Like Dave I keep my stones in water and don`t use oil,I use a very thin dish soap,I did suggest cleaning a blocked stone in a dish washer try it and see what you think.

Gary I hope you don`t mind if I just mention the Fox wedged M&T joint. I use it when building doors and JMHO I think its a first class joint but it has to be just just right.

Under cut the mortice just a wee bit to much and the tenon will not be tight,cut the wedges to thick and the tenon will not go all the way into the mortice and you wont get it out again.

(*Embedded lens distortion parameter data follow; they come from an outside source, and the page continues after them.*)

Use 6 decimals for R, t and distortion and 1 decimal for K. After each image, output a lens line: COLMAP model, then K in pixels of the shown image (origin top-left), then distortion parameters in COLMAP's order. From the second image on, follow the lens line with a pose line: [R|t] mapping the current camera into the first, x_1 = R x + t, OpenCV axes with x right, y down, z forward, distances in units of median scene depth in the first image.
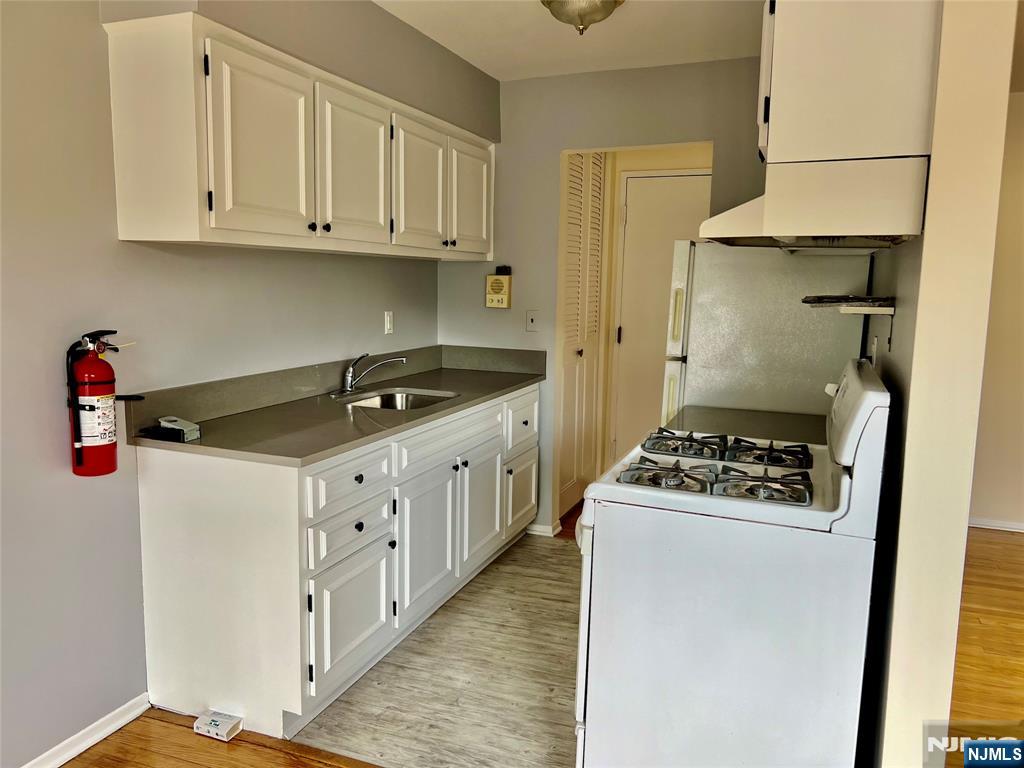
lens RADIAL K [[764.8, 0, 512.0], [0, 764.8, 384.0], [0, 0, 1]] dist [0.007953, -0.000101]
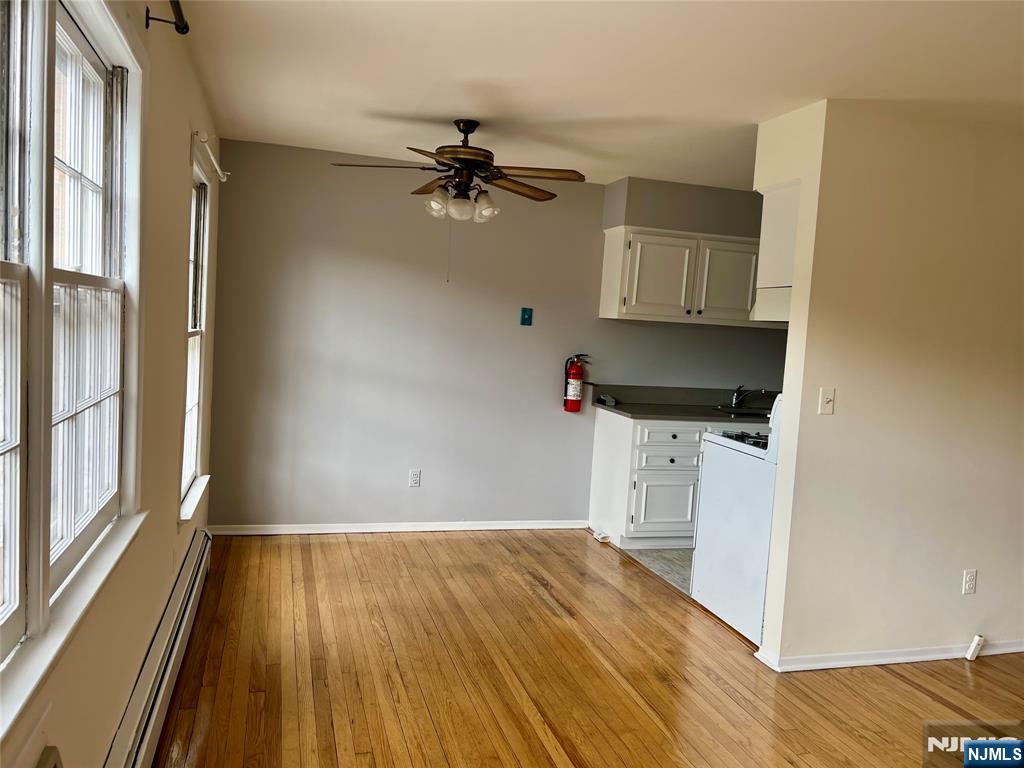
lens RADIAL K [[764.8, 0, 512.0], [0, 764.8, 384.0], [0, 0, 1]] dist [0.007953, -0.000101]
pose [[0.612057, 0.084741, -0.786260, 1.167163], [-0.158394, 0.987231, -0.016899, 0.094452], [0.774789, 0.134882, 0.617665, -0.618972]]
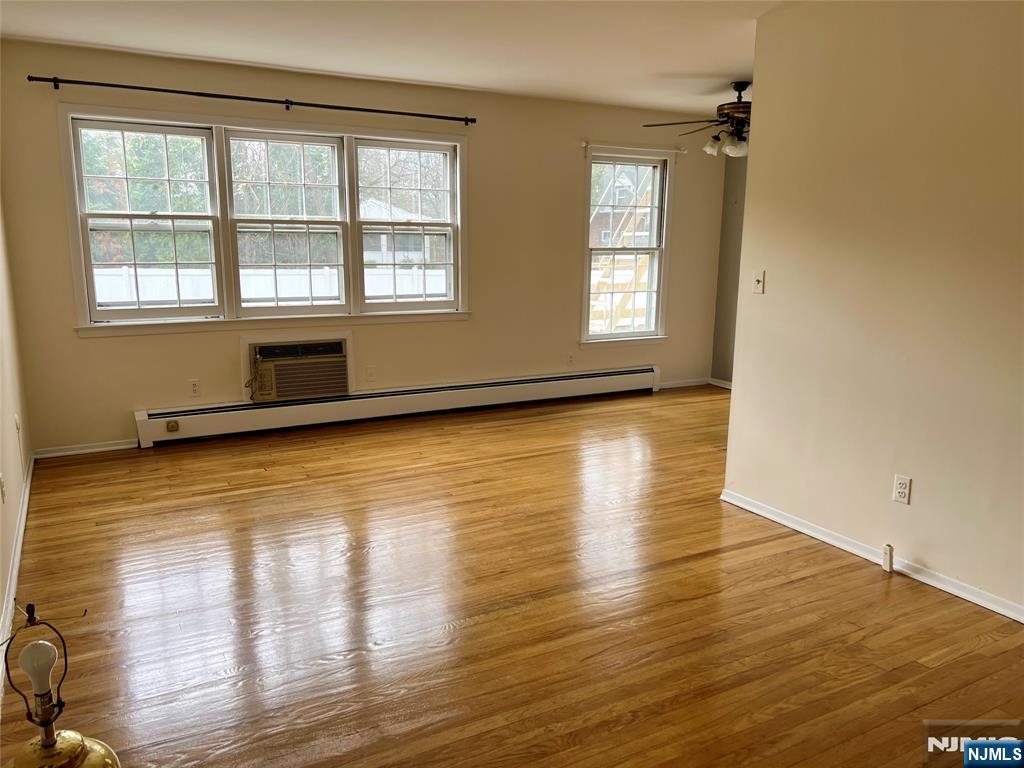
lens RADIAL K [[764.8, 0, 512.0], [0, 764.8, 384.0], [0, 0, 1]] dist [0.007953, -0.000101]
pose [[-0.631021, 0.133713, -0.764155, 2.701605], [-0.116986, 0.957367, 0.264126, -0.340783], [0.766894, 0.256064, -0.588476, 2.816347]]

Thats why it is also called the suicide joint. 

Billy


----------



## Billy De (Jul 19, 2009)

Forgot to add a pic some tools just need a slip stone.


----------



## Steve Neul (Sep 2, 2011)

Gary, I don't think you are a novice. Your work looks good to me. I would suggest you turn your attention to furniture. You could build some antique reproductions and put some ball and claw feet on them or apply some relief carving on them. You could use some chisels with a more shallow sweep to work the backgrounds. On furniture you would need to carve the background smoother then your USN plaque. It looks fine on the plaque but on furniture you want to see as little tool marks as possible.


----------



## Gary0855 (Aug 3, 2010)

Steve, I know what you mean with the backround, I had to work with what I had though. 
Thanks for the list of tools, I will pick up some of the most used ones first.


----------



## Steve Neul (Sep 2, 2011)

If there is anything else I can do let me know. 

After looking into it I think others were right about the incannel gouge. I had never heard the term before and I was just looking at the pictures. I looked up incannel and it seems the chisels were mainly used in coping molding so I can see how the reverse grind on the chisel would be useful. I can also see how you could make use the chisel in woodcarving defining a radius shape. I use a gouge for this but since mine are outcannel gouges I have to hold the chisel on a angle to make the cut. With the incannel gouge you could just hold the chisel straight up.


----------